May 22, 2017 ahanacare

Communication, in essence, refers to an exchange in thoughts, ideas, and information. However, parents who have teenage kids will know that these conversations don’t always feel like an “exchange” but more like talking to a wall. Communicating with a young child may be difficult at times but it feels like a piece of cake when compared to communicating with a teenager. At this point, it is important for you as a parent to remember that your teenager is finding out who he/she is and is seeking independence. So it will naturally be difficult for him to simply agree and do things your way rather than his own. Though it feels like a tiresome task, there are ways to be able to get through to your teen. You could use some of the tips given below to help build a better relationship.

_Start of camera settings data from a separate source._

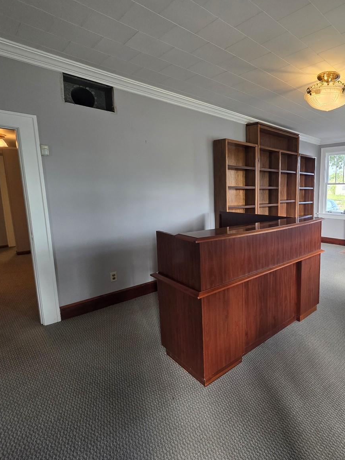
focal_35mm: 18
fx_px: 239
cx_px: 270
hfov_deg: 65.8
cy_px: 229
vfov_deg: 87.8
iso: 200
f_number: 1.9
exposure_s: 1/120
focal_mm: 2.2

1. Have casual chats whenever possible. Look for informal opportunities to talk about them like when they’re helping you with some household work rather than sitting down with them to ask what’s happening with them. This also gives them opportunities to talk to you if they think they really need to.
2. Listen. We all want to be heard but we don’t really take the time to listen to what others are saying. If your teen wants to talk, take time to listen to what they are saying, and look at their body language too. Give them your full attention.

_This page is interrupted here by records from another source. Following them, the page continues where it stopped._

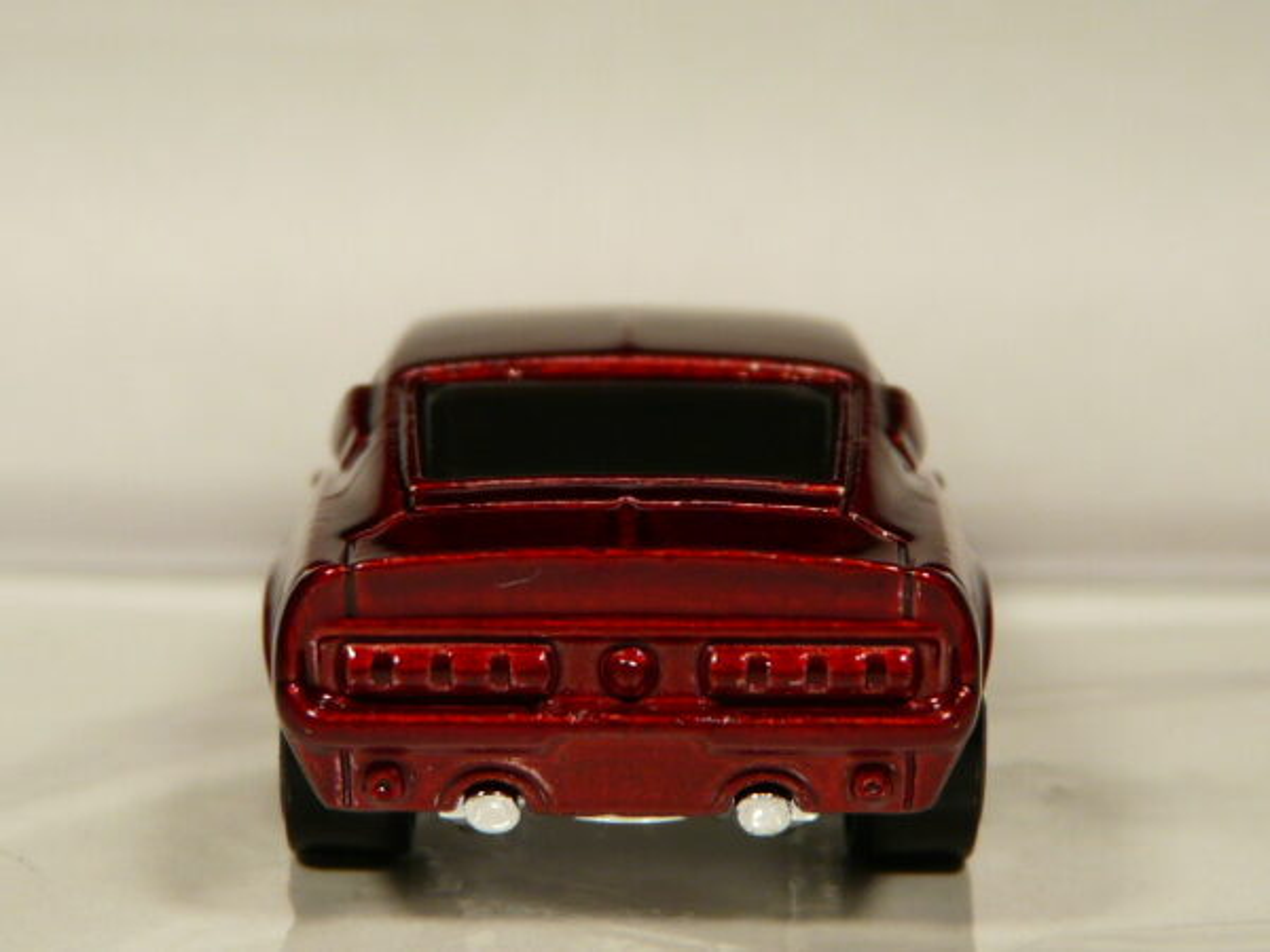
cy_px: 476
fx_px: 3082
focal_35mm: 84
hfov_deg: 23.3
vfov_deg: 17.6
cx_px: 635
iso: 100
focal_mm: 8.8
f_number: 3.2
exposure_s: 1/100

3. Turn off your “parent alert system.” Listen without being judgmental and reacting quickly. For example, when your son says, “Mom, I like this girl” and you react by saying, “You’re too young for all this,” your instincts prevented you from being able to hold a meaningful discussion with him. Apart from this, it could also prevent him from talking to you about something similar in the future.
4. Be a guide, not a dictator. As a parent, the biggest mistake you can commit while talking to your teenager is saying things like “You have to do this because I said so”. Although this approach works with younger kids, it will only push teens to be more rebellious. Instead, discuss the matter at hand and help him/her come up with various options to tackle the problem.
5. Stay calm and keep it brief. It is best to avoid arguments whenever possible. However they do tend to arise occasionally. In such situations, remember to keep calm as your reactivity will further trigger your teen’s. Also remember to make your point and just stop there. Don’t go on by saying things like what they did in the past or by comparing them with other kids their age.
The key to connecting and sorting out communication difficulties with teenagers is to make them realize that they have people to talk to who will listen and understand what they are saying. We tend to pay importance on how we communicate with teens regarding important topics, but what really matters is our ability to connect with them on a day-to-day basis.